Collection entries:
== Segment start ==
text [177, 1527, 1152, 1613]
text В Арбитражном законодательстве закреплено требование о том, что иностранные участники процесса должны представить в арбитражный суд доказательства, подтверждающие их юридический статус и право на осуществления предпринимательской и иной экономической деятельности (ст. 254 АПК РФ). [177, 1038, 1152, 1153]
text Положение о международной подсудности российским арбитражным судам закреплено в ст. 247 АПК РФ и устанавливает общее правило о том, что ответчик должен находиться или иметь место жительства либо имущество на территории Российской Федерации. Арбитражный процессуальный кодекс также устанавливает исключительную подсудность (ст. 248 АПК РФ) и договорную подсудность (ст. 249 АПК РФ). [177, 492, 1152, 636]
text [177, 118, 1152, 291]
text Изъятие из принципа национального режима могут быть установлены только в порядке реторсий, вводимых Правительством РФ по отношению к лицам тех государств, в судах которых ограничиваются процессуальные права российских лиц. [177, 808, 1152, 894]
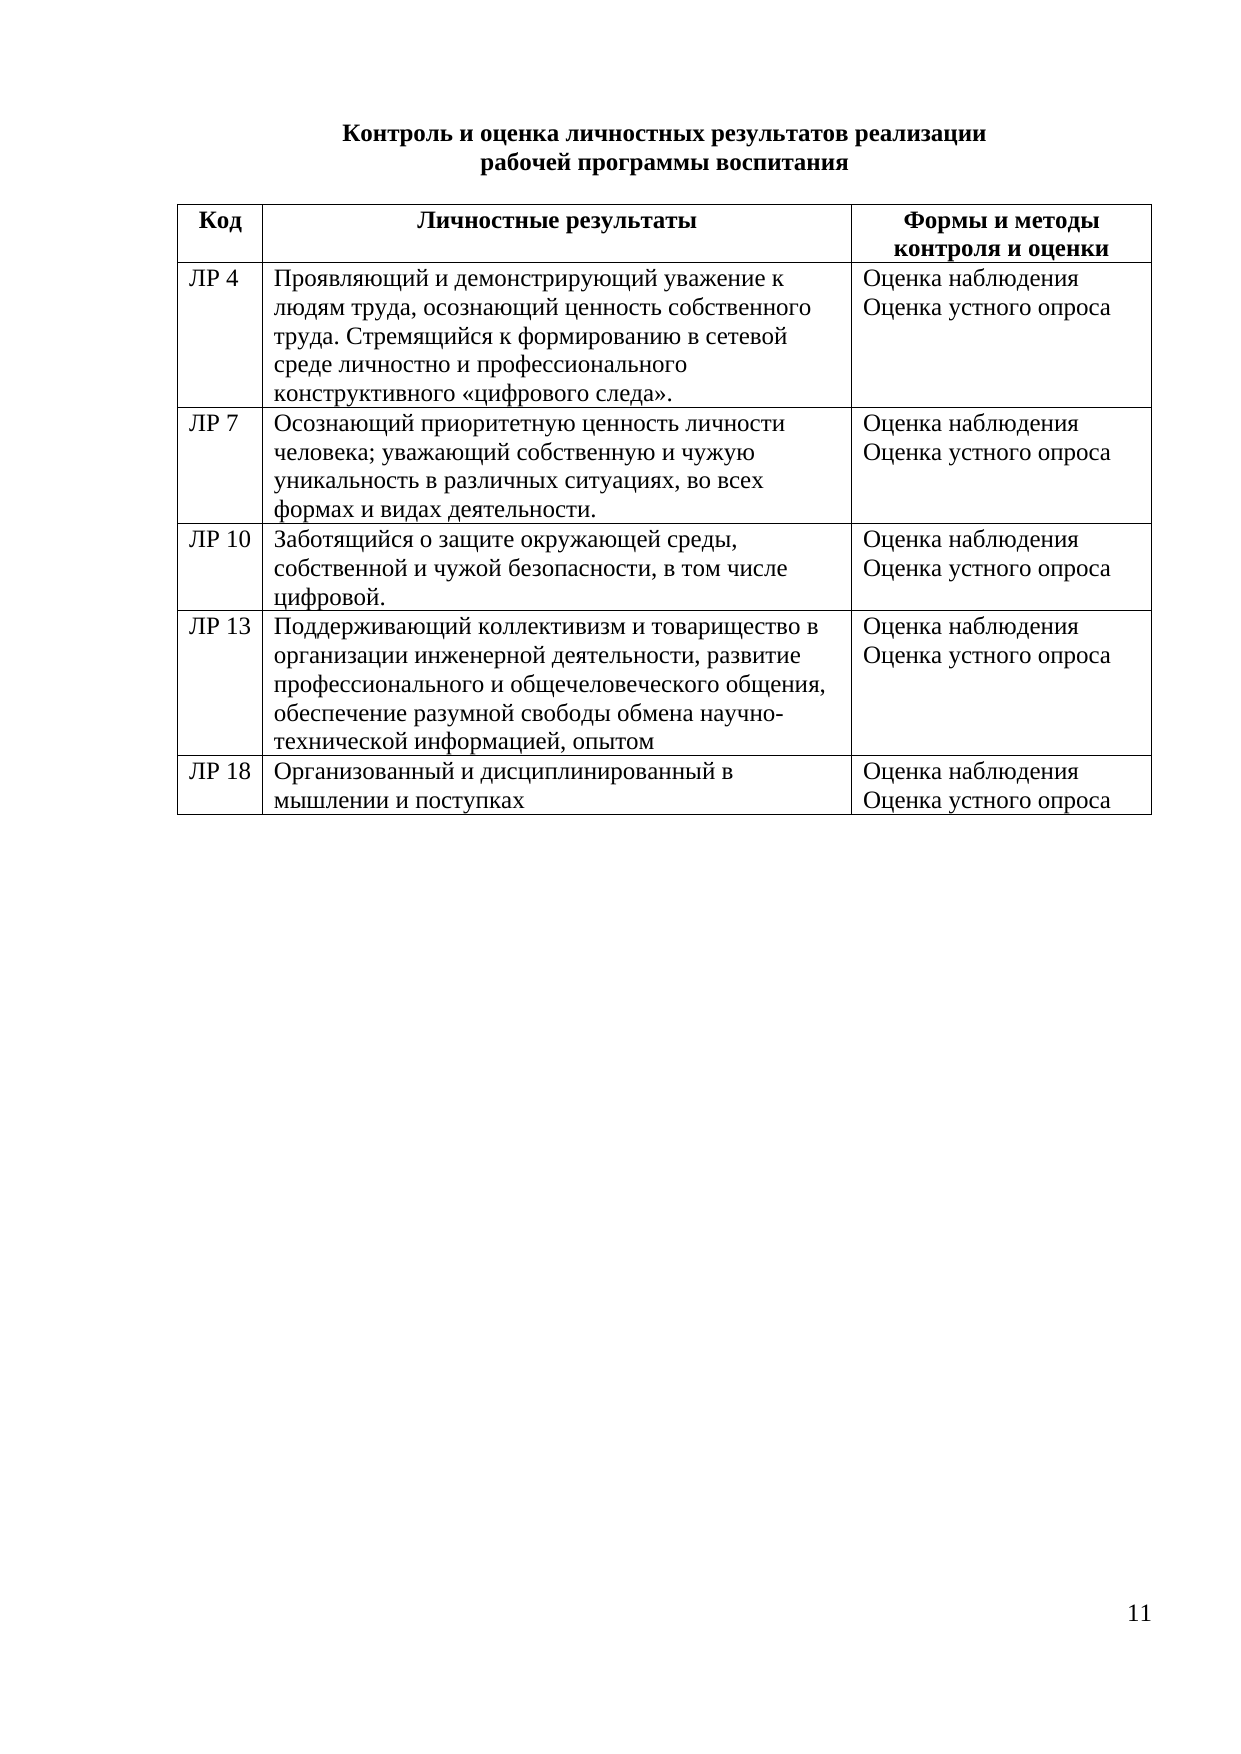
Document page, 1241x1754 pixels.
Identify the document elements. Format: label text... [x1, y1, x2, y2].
== Segment end ==
*Your assignment*: What is needed is an exact copy of the lines from the one containing "Document page, 1241x1754 pixels." through the last line of the records above, both included.

*Response*:
Document page, 1241x1754 pixels.
Identify the document elements. Format: label text... [x1, y1, x2, y2].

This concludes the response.